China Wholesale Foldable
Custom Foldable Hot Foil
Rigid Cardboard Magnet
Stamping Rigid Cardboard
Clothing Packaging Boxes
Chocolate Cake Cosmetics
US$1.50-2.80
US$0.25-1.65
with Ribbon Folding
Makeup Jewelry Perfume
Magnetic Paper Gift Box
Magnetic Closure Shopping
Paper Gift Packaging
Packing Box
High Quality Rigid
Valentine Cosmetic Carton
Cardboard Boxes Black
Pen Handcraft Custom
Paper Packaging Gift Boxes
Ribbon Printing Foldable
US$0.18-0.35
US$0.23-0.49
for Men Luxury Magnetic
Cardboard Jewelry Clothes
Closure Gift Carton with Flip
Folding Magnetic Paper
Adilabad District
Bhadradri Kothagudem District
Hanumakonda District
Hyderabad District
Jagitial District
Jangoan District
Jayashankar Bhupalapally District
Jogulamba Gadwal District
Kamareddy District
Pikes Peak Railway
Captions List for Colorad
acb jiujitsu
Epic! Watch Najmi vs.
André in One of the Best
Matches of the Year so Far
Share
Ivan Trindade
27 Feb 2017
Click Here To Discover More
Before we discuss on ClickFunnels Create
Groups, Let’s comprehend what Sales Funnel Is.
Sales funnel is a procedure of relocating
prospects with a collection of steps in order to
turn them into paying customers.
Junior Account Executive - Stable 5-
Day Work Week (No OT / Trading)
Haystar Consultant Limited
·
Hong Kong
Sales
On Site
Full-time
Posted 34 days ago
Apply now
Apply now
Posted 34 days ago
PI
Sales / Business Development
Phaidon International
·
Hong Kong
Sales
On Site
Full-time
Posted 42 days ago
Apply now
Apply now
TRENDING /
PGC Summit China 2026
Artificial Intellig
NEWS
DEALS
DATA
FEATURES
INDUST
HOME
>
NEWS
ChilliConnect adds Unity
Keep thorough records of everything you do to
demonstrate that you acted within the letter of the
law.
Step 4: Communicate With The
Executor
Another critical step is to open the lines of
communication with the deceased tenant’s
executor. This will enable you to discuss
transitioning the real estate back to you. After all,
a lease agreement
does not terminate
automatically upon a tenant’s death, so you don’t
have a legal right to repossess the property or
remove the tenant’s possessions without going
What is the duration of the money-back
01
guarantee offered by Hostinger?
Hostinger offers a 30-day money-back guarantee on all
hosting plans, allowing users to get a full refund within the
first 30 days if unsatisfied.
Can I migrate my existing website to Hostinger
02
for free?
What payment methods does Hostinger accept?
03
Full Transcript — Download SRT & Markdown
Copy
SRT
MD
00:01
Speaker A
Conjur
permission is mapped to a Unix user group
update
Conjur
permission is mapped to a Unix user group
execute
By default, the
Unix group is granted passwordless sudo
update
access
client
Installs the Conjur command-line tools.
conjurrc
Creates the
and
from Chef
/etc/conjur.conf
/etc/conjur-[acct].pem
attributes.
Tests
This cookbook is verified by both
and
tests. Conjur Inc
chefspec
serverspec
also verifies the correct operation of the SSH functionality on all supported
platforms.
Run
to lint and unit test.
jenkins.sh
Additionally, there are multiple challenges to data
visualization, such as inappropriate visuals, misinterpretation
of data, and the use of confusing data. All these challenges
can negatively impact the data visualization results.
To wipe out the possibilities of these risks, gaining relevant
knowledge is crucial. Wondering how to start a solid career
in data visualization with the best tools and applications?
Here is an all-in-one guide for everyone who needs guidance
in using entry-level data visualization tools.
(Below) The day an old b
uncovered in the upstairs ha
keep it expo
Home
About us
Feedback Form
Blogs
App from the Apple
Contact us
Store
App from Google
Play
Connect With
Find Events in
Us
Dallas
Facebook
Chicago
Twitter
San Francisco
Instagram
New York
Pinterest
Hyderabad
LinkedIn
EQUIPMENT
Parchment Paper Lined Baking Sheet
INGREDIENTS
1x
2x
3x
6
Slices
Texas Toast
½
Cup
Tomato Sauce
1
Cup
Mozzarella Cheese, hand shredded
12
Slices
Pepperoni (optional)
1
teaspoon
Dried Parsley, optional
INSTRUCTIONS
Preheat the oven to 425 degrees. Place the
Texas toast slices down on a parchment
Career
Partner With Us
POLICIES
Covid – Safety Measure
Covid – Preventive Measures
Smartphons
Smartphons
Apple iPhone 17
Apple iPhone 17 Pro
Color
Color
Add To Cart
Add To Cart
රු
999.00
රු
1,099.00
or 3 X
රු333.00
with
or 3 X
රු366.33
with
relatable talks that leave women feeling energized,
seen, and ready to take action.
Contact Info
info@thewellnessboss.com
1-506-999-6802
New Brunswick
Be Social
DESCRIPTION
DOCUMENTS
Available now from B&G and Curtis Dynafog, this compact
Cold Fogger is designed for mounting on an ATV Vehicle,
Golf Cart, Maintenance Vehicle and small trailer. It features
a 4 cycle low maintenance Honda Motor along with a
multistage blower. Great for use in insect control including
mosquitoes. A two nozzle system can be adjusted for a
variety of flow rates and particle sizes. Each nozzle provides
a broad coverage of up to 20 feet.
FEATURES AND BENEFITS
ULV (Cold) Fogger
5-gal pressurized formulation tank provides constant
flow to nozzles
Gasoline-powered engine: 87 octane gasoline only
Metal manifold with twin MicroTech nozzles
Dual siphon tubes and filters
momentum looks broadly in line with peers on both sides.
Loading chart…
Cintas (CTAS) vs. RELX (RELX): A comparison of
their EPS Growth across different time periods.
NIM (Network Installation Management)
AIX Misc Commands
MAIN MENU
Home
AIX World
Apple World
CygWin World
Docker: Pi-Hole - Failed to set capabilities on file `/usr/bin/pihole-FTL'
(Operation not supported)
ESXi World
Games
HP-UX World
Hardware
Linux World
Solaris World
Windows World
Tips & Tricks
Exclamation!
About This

Requirement: Exact transcription of the listing is needed, with no line left out.

Finished task:
China Wholesale Foldable
Custom Foldable Hot Foil
Rigid Cardboard Magnet
Stamping Rigid Cardboard
Clothing Packaging Boxes
Chocolate Cake Cosmetics
US$1.50-2.80
US$0.25-1.65
with Ribbon Folding
Makeup Jewelry Perfume
Magnetic Paper Gift Box
Magnetic Closure Shopping
Paper Gift Packaging
Packing Box
High Quality Rigid
Valentine Cosmetic Carton
Cardboard Boxes Black
Pen Handcraft Custom
Paper Packaging Gift Boxes
Ribbon Printing Foldable
US$0.18-0.35
US$0.23-0.49
for Men Luxury Magnetic
Cardboard Jewelry Clothes
Closure Gift Carton with Flip
Folding Magnetic Paper
Adilabad District
Bhadradri Kothagudem District
Hanumakonda District
Hyderabad District
Jagitial District
Jangoan District
Jayashankar Bhupalapally District
Jogulamba Gadwal District
Kamareddy District
Pikes Peak Railway
Captions List for Colorad
acb jiujitsu
Epic! Watch Najmi vs.
André in One of the Best
Matches of the Year so Far
Share
Ivan Trindade
27 Feb 2017
Click Here To Discover More
Before we discuss on ClickFunnels Create
Groups, Let’s comprehend what Sales Funnel Is.
Sales funnel is a procedure of relocating
prospects with a collection of steps in order to
turn them into paying customers.
Junior Account Executive - Stable 5-
Day Work Week (No OT / Trading)
Haystar Consultant Limited
·
Hong Kong
Sales
On Site
Full-time
Posted 34 days ago
Apply now
Apply now
Posted 34 days ago
PI
Sales / Business Development
Phaidon International
·
Hong Kong
Sales
On Site
Full-time
Posted 42 days ago
Apply now
Apply now
TRENDING /
PGC Summit China 2026
Artificial Intellig
NEWS
DEALS
DATA
FEATURES
INDUST
HOME
>
NEWS
ChilliConnect adds Unity
Keep thorough records of everything you do to
demonstrate that you acted within the letter of the
law.
Step 4: Communicate With The
Executor
Another critical step is to open the lines of
communication with the deceased tenant’s
executor. This will enable you to discuss
transitioning the real estate back to you. After all,
a lease agreement
does not terminate
automatically upon a tenant’s death, so you don’t
have a legal right to repossess the property or
remove the tenant’s possessions without going
What is the duration of the money-back
01
guarantee offered by Hostinger?
Hostinger offers a 30-day money-back guarantee on all
hosting plans, allowing users to get a full refund within the
first 30 days if unsatisfied.
Can I migrate my existing website to Hostinger
02
for free?
What payment methods does Hostinger accept?
03
Full Transcript — Download SRT & Markdown
Copy
SRT
MD
00:01
Speaker A
Conjur
permission is mapped to a Unix user group
update
Conjur
permission is mapped to a Unix user group
execute
By default, the
Unix group is granted passwordless sudo
update
access
client
Installs the Conjur command-line tools.
conjurrc
Creates the
and
from Chef
/etc/conjur.conf
/etc/conjur-[acct].pem
attributes.
Tests
This cookbook is verified by both
and
tests. Conjur Inc
chefspec
serverspec
also verifies the correct operation of the SSH functionality on all supported
platforms.
Run
to lint and unit test.
jenkins.sh
Additionally, there are multiple challenges to data
visualization, such as inappropriate visuals, misinterpretation
of data, and the use of confusing data. All these challenges
can negatively impact the data visualization results.
To wipe out the possibilities of these risks, gaining relevant
knowledge is crucial. Wondering how to start a solid career
in data visualization with the best tools and applications?
Here is an all-in-one guide for everyone who needs guidance
in using entry-level data visualization tools.
(Below) The day an old b
uncovered in the upstairs ha
keep it expo
Home
About us
Feedback Form
Blogs
App from the Apple
Contact us
Store
App from Google
Play
Connect With
Find Events in
Us
Dallas
Facebook
Chicago
Twitter
San Francisco
Instagram
New York
Pinterest
Hyderabad
LinkedIn
EQUIPMENT
Parchment Paper Lined Baking Sheet
INGREDIENTS
1x
2x
3x
6
Slices
Texas Toast
½
Cup
Tomato Sauce
1
Cup
Mozzarella Cheese, hand shredded
12
Slices
Pepperoni (optional)
1
teaspoon
Dried Parsley, optional
INSTRUCTIONS
Preheat the oven to 425 degrees. Place the
Texas toast slices down on a parchment
Career
Partner With Us
POLICIES
Covid – Safety Measure
Covid – Preventive Measures
Smartphons
Smartphons
Apple iPhone 17
Apple iPhone 17 Pro
Color
Color
Add To Cart
Add To Cart
රු
999.00
රු
1,099.00
or 3 X
රු333.00
with
or 3 X
රු366.33
with
relatable talks that leave women feeling energized,
seen, and ready to take action.
Contact Info
info@thewellnessboss.com
1-506-999-6802
New Brunswick
Be Social
DESCRIPTION
DOCUMENTS
Available now from B&G and Curtis Dynafog, this compact
Cold Fogger is designed for mounting on an ATV Vehicle,
Golf Cart, Maintenance Vehicle and small trailer. It features
a 4 cycle low maintenance Honda Motor along with a
multistage blower. Great for use in insect control including
mosquitoes. A two nozzle system can be adjusted for a
variety of flow rates and particle sizes. Each nozzle provides
a broad coverage of up to 20 feet.
FEATURES AND BENEFITS
ULV (Cold) Fogger
5-gal pressurized formulation tank provides constant
flow to nozzles
Gasoline-powered engine: 87 octane gasoline only
Metal manifold with twin MicroTech nozzles
Dual siphon tubes and filters
momentum looks broadly in line with peers on both sides.
Loading chart…
Cintas (CTAS) vs. RELX (RELX): A comparison of
their EPS Growth across different time periods.
NIM (Network Installation Management)
AIX Misc Commands
MAIN MENU
Home
AIX World
Apple World
CygWin World
Docker: Pi-Hole - Failed to set capabilities on file `/usr/bin/pihole-FTL'
(Operation not supported)
ESXi World
Games
HP-UX World
Hardware
Linux World
Solaris World
Windows World
Tips & Tricks
Exclamation!
About This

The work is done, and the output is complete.